Japan Can’t Spend Its Way Back to Growth

A sense of optimism is palpable in Japan as Prime Minister Shinzo Abe takes the country’s helm for a second time. Yet as his government promises to create more jobs and invest in emerging technologies to get the country back on its feet once and for all, the reality is that Japan cannot afford to spend its way out of lackluster growth. What the country really needs is sweeping social change that will tap into the power of women in the labor market and bold leadership to make painful cuts to welfare spending.

The fact that Abe’s Liberal Democratic Party won an overwhelming majority in the December elections highlights Japanese voters’ thirst for strong leadership and political stability after having cycled through seven prime ministers in as many years. Certainly, Abe’s decision this month to unveil a $116 billion fiscal stimulus aimed at creating 600,000 jobs and jump-starting green technology and other up-and-coming industries reveals the government’s understanding of where its priorities should lie. Still, it is clear that continued high spending on public works, childcare and the elderly is no longer sustainable. Indeed, the price of the latest stimulus package will be paid in part by selling about $55 billion in government bonds, even as Japan struggles with the biggest debt-to-GDP ratio among industrialized nations.

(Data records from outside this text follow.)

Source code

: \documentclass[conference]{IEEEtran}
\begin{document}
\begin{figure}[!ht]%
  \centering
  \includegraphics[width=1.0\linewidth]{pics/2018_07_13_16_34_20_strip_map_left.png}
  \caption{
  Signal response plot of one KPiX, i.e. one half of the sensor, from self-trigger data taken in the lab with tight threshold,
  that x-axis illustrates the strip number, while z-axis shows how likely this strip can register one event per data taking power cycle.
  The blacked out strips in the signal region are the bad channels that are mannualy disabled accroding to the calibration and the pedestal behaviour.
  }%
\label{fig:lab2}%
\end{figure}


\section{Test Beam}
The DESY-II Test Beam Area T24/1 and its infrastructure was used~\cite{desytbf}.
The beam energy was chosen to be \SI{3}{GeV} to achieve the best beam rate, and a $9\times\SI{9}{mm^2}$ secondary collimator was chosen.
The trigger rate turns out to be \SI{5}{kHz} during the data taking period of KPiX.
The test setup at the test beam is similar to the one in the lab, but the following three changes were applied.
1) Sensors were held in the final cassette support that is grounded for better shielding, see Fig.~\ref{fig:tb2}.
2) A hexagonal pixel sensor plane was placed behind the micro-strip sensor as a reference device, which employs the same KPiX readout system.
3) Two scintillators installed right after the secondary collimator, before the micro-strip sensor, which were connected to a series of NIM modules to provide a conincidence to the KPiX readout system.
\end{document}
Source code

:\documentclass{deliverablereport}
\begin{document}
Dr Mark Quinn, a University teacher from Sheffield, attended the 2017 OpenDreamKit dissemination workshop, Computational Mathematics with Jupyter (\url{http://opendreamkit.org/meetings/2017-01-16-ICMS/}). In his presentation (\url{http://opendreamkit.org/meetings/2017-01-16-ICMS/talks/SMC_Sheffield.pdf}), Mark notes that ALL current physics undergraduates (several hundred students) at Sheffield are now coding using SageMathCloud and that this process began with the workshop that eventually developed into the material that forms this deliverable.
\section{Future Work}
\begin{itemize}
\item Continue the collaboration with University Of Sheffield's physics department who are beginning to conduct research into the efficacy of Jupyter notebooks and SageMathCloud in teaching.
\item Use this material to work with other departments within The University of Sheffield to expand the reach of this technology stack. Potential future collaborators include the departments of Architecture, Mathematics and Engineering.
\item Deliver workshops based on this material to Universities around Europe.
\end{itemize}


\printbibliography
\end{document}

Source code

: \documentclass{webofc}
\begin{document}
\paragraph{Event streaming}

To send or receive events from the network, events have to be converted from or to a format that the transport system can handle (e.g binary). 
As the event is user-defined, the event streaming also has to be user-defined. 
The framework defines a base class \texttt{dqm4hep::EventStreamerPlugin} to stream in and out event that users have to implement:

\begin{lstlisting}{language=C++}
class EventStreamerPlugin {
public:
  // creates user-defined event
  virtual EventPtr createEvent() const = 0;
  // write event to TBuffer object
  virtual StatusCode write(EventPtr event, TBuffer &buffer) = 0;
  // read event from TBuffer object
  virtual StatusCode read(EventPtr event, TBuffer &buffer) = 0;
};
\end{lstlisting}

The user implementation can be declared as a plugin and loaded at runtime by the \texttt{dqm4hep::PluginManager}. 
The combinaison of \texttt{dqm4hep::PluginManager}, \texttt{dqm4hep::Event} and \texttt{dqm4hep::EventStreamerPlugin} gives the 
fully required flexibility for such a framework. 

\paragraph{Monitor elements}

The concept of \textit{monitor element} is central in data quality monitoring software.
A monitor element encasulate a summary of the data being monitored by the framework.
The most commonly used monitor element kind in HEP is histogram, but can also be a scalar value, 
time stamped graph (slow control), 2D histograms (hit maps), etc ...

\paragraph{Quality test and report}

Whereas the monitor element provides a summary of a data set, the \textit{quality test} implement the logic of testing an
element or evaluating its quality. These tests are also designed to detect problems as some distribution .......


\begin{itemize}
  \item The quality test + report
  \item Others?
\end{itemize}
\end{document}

To be sure, there are some notable supporters of Abe’s latest stimulus plan. Nobel Prize-winning economist Paul Krugman lauded Abe’s efforts to get the Bank of Japan to increase inflationary pressure to counter the country’s continuing deflationary spiral, and he also welcomed Abe’s policies to drive down the value of the Japanese yen. A cheaper yen would make Japanese manufacturers more competitive by lowering the price of their exports. But any benefits to exporters of a weaker yen will be offset by the rising cost of imports, especially of energy, at a time when Japan is still struggling to recover from the devastation caused by the March 2011 earthquake and subsequent Fukushima nuclear disaster.